Founded over forty years ago by Ivo Watts-Russell and Peter Kent, 4AD is easily one of the most iconic record labels operating today. From The Pixies to Big Thief, it’s impossible to imagine today’s musical landscape without the artists they championed. Despite its deep and varied discography, in my mind the label is synonymous with two things: its distinctive visual aesthetic and atmospheric, otherworldly sounds. Luster, the latest release from Irish musician Maria Somerville, feels right at home as the label’s most recent release. It’s an album that calls back to 4AD’s roots, acting as both a primer on and evolution of dream pop.
Listening to Luster literally feels like a walk through dream pop history. The echoing vocals and languid synthesizers of “Up” call back to the dreamscapes of Angelo Badalamenti and Julee Cruise. “Halo” could easily be a Grouper outtake circa Dragging a Dead Deer Up A Hill. Other names flashed through my head throughout repeated listens: former labelmates like Cocteau Twins and Red House Painters, shoegaze legends like My Bloody Valentine, modern day chanteuses like Jessica Pratt. Its a succinct synthesis of the genre, summarizing forty years of innovations in forty minutes.
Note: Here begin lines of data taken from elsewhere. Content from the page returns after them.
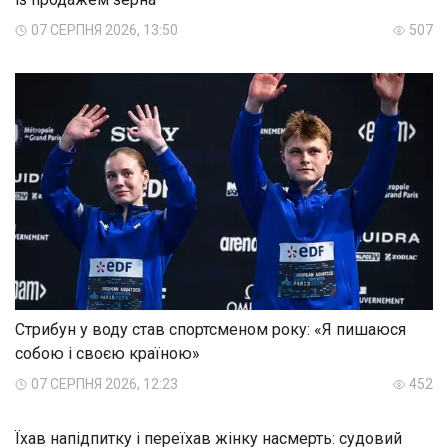
07 СЕРПНЯ 2026, 13:50
507
Стрибун у воду став спортсменом року: «Я пишаюся
собою і своєю країною»
07 СЕРПНЯ 2026, 12:23
452
Їхав напідпитку і переїхав жінку насмерть: судовий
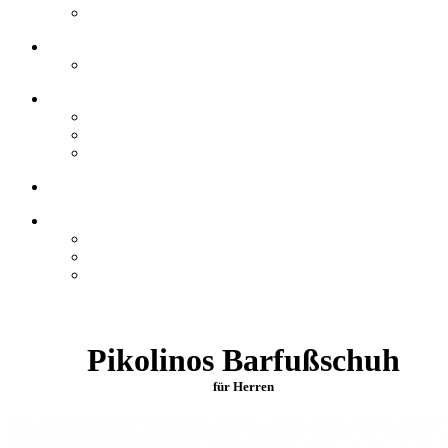
Pikolinos Barfußschuh
für Herren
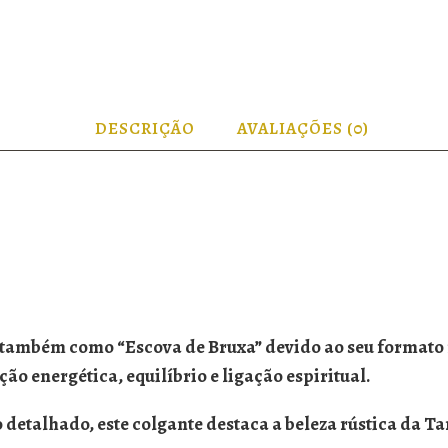
DESCRIÇÃO
AVALIAÇÕES (0)
o também como
“Escova de Bruxa”
devido ao seu formato
o energética, equilíbrio e ligação espiritual.
detalhado, este colgante destaca a beleza rústica da
Ta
Somerville began writing Luster after moving home to Connemara, an area on the west coast of Ireland. The landscapes of the region, both physical and psychic, loom large throughout the album. Sometimes they impose themselves literally; although her voice often barely peeks through the instrumentation around it, many of the lyrics you catch reference open skies, bodies of water, even dirt. But this deeply rooted sense of place also feels embedded into the fiber of these songs. Chirping birds greet you in the album’s opening seconds. At various times I can almost feel dew on the ground in the early morning, mist swirling around me on a bluff, the sun hitting my on the face as the clouds clear. This deeply rooted sense of place elevates her music above a mere genre exercise; even at its most referential moments, that specificity shapes it into something all its own.